I don’t really get what the problem is. 20 samples (whatever the word is) at 16_000 per second would be a tiny fraction of a second. There is no way that could form a coherent word or word part.

Anyway the Speech2Text system works. I may investigate Wav2Vec2 further in future as it’s a more recent model and likely better quality.

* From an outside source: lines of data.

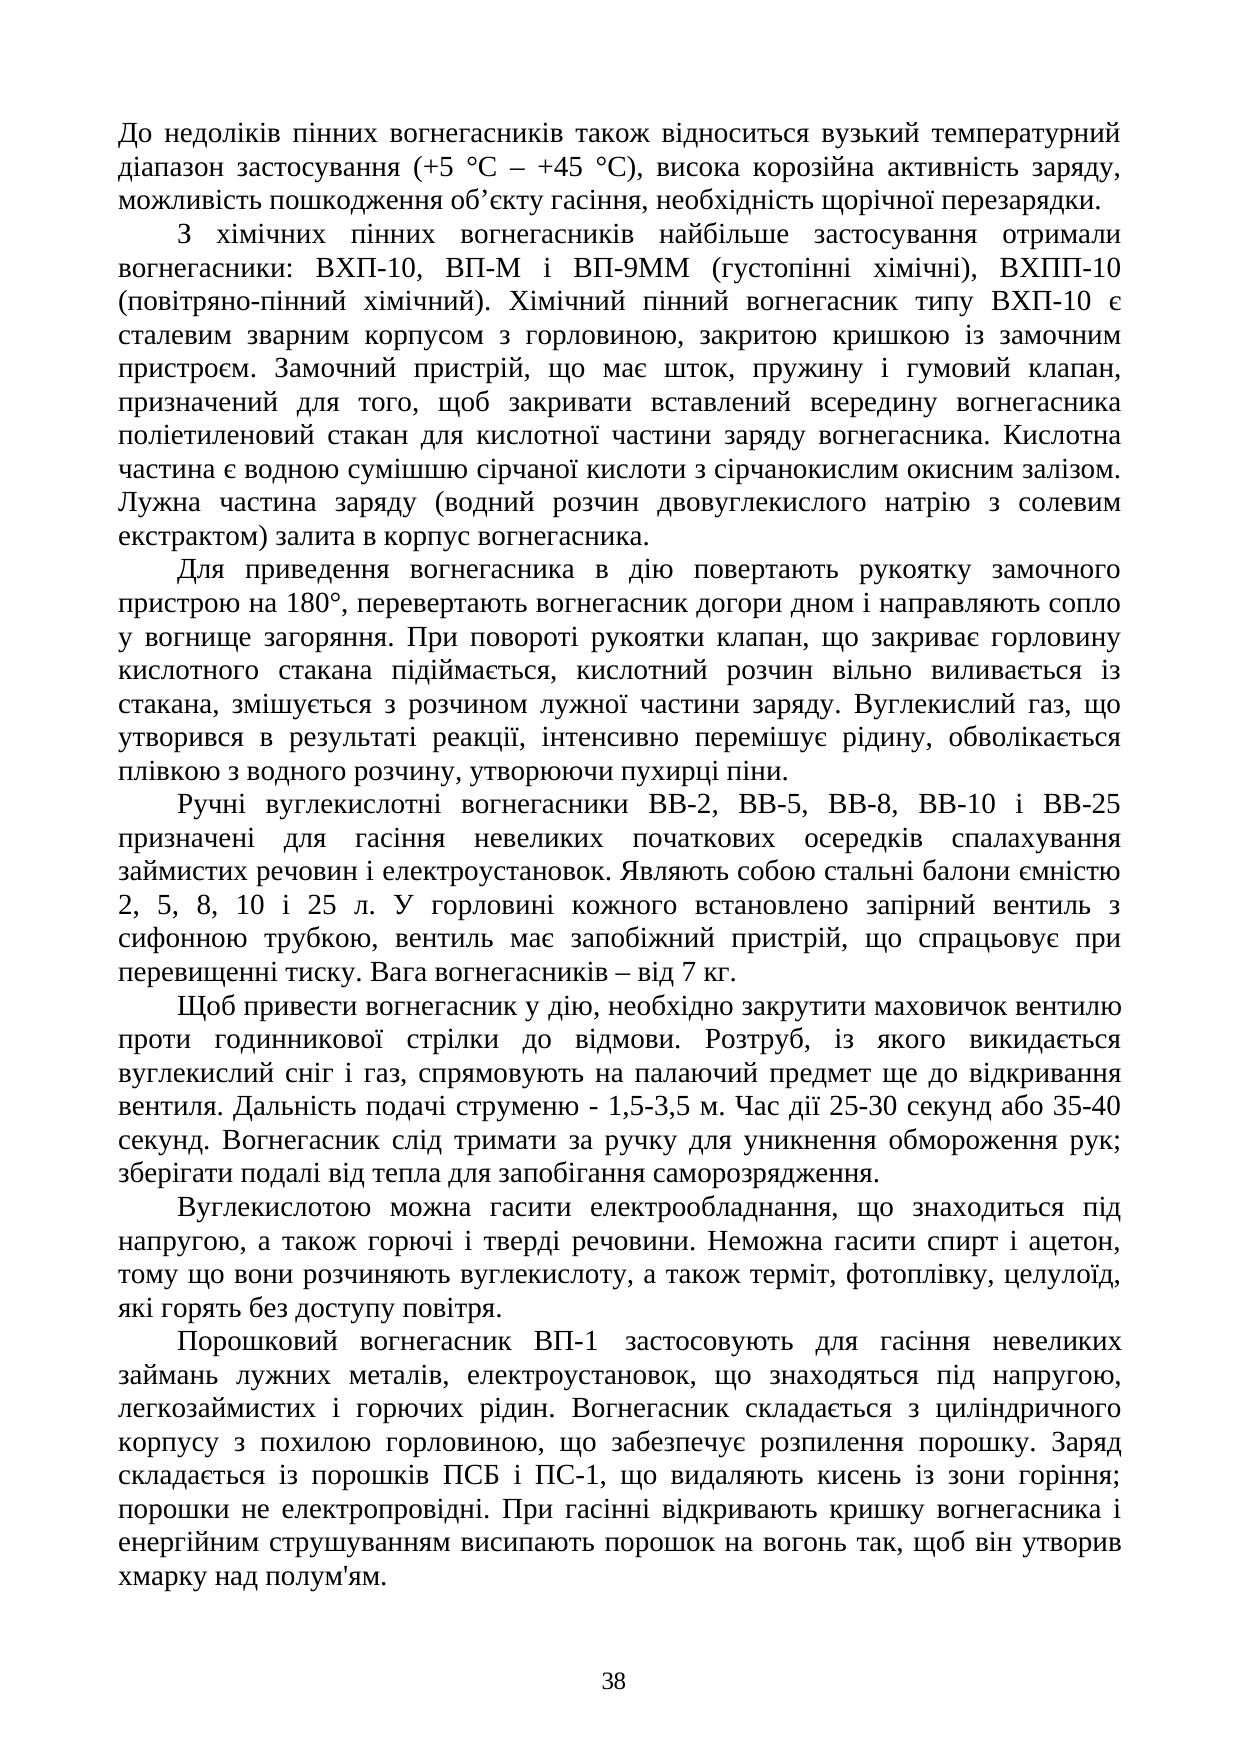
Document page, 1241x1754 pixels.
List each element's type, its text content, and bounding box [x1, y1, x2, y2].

text Щоб привести вогнегасник у дію, необхідно закрутити маховичок вентилю проти годинникової стрілки до відмови. Розтруб, із якого викидається вуглекислий сніг і газ, спрямовують на палаючий предмет ще до відкривання вентиля. Дальність подачі струменю - 1,5-3,5 м. Час дії 25-30 секунд або 35-40 секунд. Вогнегасник слід тримати за ручку для уникнення обмороження рук; зберігати подалі від тепла для запобігання саморозрядження. [118, 988, 1122, 1189]
text Ручні вуглекислотні вогнегасники ВВ-2, ВВ-5, ВВ-8, ВВ-10 і ВВ-25 призначені для гасіння невеликих початкових осередків спалахування займистих речовин і електроустановок. Являють собою стальні балони ємністю 2, 5, 8, 10 і 25 л. У горловині кожного встановлено запірний вентиль з сифонною трубкою, вентиль має запобіжний пристрій, що спрацьовує при перевищенні тиску. Вага вогнегасників – від 7 кг. [118, 786, 1122, 988]
text Порошковий вогнегасник ВП-1 застосовують для гасіння невеликих займань лужних металів, електроустановок, що знаходяться під напругою, легкозаймистих і горючих рідин. Вогнегасник складається з циліндричного корпусу з похилою горловиною, що забезпечує розпилення порошку. Заряд складається із порошків ПСБ і ПС-1, що видаляють кисень із зони горіння; порошки не електропровідні. При гасінні відкривають кришку вогнегасника і енергійним струшуванням висипають порошок на вогонь так, щоб він утворив хмарку над полум'ям. [118, 1323, 1122, 1592]
text Вуглекислотою можна гасити електрообладнання, що знаходиться під напругою, а також горючі і тверді речовини. Неможна гасити спирт і ацетон, тому що вони розчиняють вуглекислоту, а також терміт, фотоплівку, целулоїд, які горять без доступу повітря. [118, 1189, 1122, 1323]
text З хімічних пінних вогнегасників найбільше застосування отримали вогнегасники: ВХП-10, ВП-М і ВП-9ММ (густопінні хімічні), ВХПП-10 (повітряно-пінний хімічний). Хімічний пінний вогнегасник типу ВХП-10 є сталевим зварним корпусом з горловиною, закритою кришкою із замочним пристроєм. Замочний пристрій, що має шток, пружину і гумовий клапан, призначений для того, щоб закривати вставлений всередину вогнегасника поліетиленовий стакан для кислотної частини заряду вогнегасника. Кислотна частина є водною сумішшю сірчаної кислоти з сірчанокислим окисним залізом. Лужна частина заряду (водний розчин двовуглекислого натрію з cолевим екстрактом) залита в корпус вогнегасника. [118, 216, 1122, 552]
text До недоліків пінних вогнегасників також відноситься вузький температурний діапазон застосування (+5 °С – +45 °С), висока корозійна активність заряду, можливість пошкодження об’єкту гасіння, необхідність щорічної перезарядки. [118, 115, 1122, 216]
text Для приведення вогнегасника в дію повертають рукоятку замочного пристрою на 180°, перевертають вогнегасник догори дном і направляють сопло у вогнище загоряння. При повороті рукоятки клапан, що закриває горловину кислотного стакана підіймається, кислотний розчин вільно виливається із стакана, змішується з розчином лужної частини заряду. Вуглекислий газ, що утворився в результаті реакції, інтенсивно перемішує рідину, обволікається плівкою з водного розчину, утворюючи пухирці піни. [118, 552, 1122, 786]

The last part is to speak the response so that my son can actually have a conversation.

Code

import pyttsx3

pyttsx3.speak("Hello")

My son said that the house is a lady so I am going to try to alter the voice.

Code

import pyttsx3
engine = pyttsx3.init()
[voice.id for voice in engine.getProperty("voices")]

['afrikaans',
 'aragonese',
 'bulgarian',
 'bosnian',
 'catalan',
 'czech',
 'welsh',
 'danish',
 'german',
 'greek',
 'default',
 'english',
 'en-scottish',
 'english-north',
 'english_rp',
 'english_wmids',
 'english-us',
 'en-westindies',
 'esperanto',
 'spanish',
 'spanish-latin-am',
 'estonian',
 'persian',
 'persian-pinglish',
 'finnish',
 'french-Belgium',
 'french',
 'irish-gaeilge',
 'greek-ancient',
 'hindi',
 'croatian',
 'hungarian',
 'armenian',
 'armenian-west',
 'indonesian',
 'icelandic',
 'italian',
 'lojban',
 'georgian',
 'kannada',
 'kurdish',
 'latin',
 'lingua_franca_nova',
 'lithuanian',
 'latvian',
 'macedonian',
 'malayalam',
 'malay',
 'nepali',
 'dutch',
 'norwegian',
 'punjabi',
 'polish',
 'brazil',
 'portugal',
 'romanian',
 'russian',
 'slovak',
 'albanian',
 'serbian',
 'swedish',
 'swahili-test',
 'tamil',
 'turkish',
 'vietnam',
 'vietnam_hue',
 'vietnam_sgn',
 'Mandarin',
 'cantonese']

So there is no female voice included in the core pyttsx3 package. Apparently this stackoverflow answer has a solution though which is to manipulate the voice slightly.

Code

engine.setProperty('voice', 'english_rp+f3')
engine.say("Hello")
engine.runAndWait()

Code

type(engine)

pyttsx3.engine.Engine

Code

def full_conversation(
    conversation: Conversation,
    processor: Speech2TextProcessor,
    model: Speech2TextForConditionalGeneration,
    engine: pyttsx3.engine.Engine,
) -> None:
    while True:
        text = listen_s2t(processor=processor, model=model)
        if not text:
            print("say quit to end")
            continue
        text = text[0].casefold().strip()
        if text == "quit":
            print("ending")
            return
        if not text:
            continue

        print(f">>> {text}")
        response, conversation = conversation.respond(text)

        print(response)
        engine.say(response)
        engine.runAndWait()

Code

import torch
from transformers import Speech2TextProcessor, Speech2TextForConditionalGeneration
import pyttsx3

model = Speech2TextForConditionalGeneration.from_pretrained("facebook/s2t-small-librispeech-asr")
processor = Speech2TextProcessor.from_pretrained("facebook/s2t-small-librispeech-asr")

engine = pyttsx3.init()
engine.setProperty('voice', 'english_rp+f3')

full_conversation(
    conversation=conversation,
    processor=processor,
    model=model,
    engine=engine,
)

I'm listening
>>> how i
how are you doing today?
I'm listening
>>> that why did he talk them goose i only wanted ones to be told into them i know what it wants
i can hear you. i can smell them. i am a house
I'm listening
>>> and what is drank yet that ain't that sounded in stanny it's quite close talking isn't it i wouldn't slowly down the talking plays because men all be just flying with that mother
i love my son, he makes me feel safe. i'm a house
I'm listening
>>> whew curled him down quite
he's so smart, it makes me feel safe
I'm listening
ending

That worked! And my son quite liked it. He found the voice a little fast though.

I should point out that the transcription of what he said is terrible. I’ll have to try to fix that somehow.